What makes you think there's something wrong with either of them (except for leaving off the modulus signs in your logarithms)? If you try to write your separable equation as y in terms of x, you should get something that is correct up to an integration constant.
• Sep 25th 2011, 11:50 PM
alexmahone
Re: Solve in two different ways
Quote:

Originally Posted by Prove It
What makes you think there's something wrong with either of them (except for leaving off the modulus signs in your logarithms)? If you try to write your separable equation as y in terms of x, you should get something that is correct up to an integration constant.

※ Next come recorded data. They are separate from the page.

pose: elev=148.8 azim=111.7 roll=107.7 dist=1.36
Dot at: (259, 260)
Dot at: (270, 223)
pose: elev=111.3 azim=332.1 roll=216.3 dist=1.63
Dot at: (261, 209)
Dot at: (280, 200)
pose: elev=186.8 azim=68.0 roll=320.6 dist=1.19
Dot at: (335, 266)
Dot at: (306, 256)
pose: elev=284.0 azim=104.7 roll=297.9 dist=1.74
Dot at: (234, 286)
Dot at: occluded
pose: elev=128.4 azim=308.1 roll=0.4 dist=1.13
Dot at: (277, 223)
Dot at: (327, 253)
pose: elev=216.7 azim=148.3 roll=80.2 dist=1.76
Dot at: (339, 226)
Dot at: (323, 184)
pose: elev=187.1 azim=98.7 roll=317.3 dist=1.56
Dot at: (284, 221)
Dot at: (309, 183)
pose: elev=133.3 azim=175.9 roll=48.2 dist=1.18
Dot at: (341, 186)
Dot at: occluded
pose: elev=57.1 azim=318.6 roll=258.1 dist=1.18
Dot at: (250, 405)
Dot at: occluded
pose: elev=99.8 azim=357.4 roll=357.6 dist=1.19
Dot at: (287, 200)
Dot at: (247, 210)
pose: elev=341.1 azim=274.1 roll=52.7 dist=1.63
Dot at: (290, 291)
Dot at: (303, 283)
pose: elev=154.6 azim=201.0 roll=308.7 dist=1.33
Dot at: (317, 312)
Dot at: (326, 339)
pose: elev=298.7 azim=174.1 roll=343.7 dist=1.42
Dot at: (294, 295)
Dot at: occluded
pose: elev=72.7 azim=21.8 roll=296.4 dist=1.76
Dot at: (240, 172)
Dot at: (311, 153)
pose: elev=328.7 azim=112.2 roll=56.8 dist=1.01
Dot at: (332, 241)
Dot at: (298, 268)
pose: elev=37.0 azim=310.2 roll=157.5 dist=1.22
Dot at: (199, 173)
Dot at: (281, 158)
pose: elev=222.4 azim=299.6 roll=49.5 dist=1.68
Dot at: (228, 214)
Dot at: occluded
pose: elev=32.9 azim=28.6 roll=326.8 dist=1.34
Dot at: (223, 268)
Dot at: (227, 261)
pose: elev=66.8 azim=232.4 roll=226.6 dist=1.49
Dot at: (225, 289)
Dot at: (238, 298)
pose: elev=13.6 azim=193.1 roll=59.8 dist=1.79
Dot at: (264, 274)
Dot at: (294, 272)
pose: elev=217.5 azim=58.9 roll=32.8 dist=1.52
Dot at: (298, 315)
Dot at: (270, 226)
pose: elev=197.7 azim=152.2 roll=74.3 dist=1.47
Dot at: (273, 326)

$\displaystyle \ln \left|\frac{(y+1)(y-1)}{y^2}\right|=x^2+C$

$\displaystyle \frac{(y+1)(y-1)}{y^2}=\pm e^{(x^2+C)}=\pm e^Ce^{x^2}$

$\displaystyle \frac{(y+1)(y-1)}{y^2}=C'e^{x^2}$, where $\displaystyle C'=\pm e^C$

$\displaystyle y^2-1=C'e^{x^2}y^2$

$\displaystyle y^2(1-C'e^{x^2})=1$

$\displaystyle y^2=(1-C'e^{x^2})^{-1}$

$\displaystyle y=(1-C'e^{x^2})^{-1/2}$, where $\displaystyle C'$ is the negative of the constant in the Bernoulli method.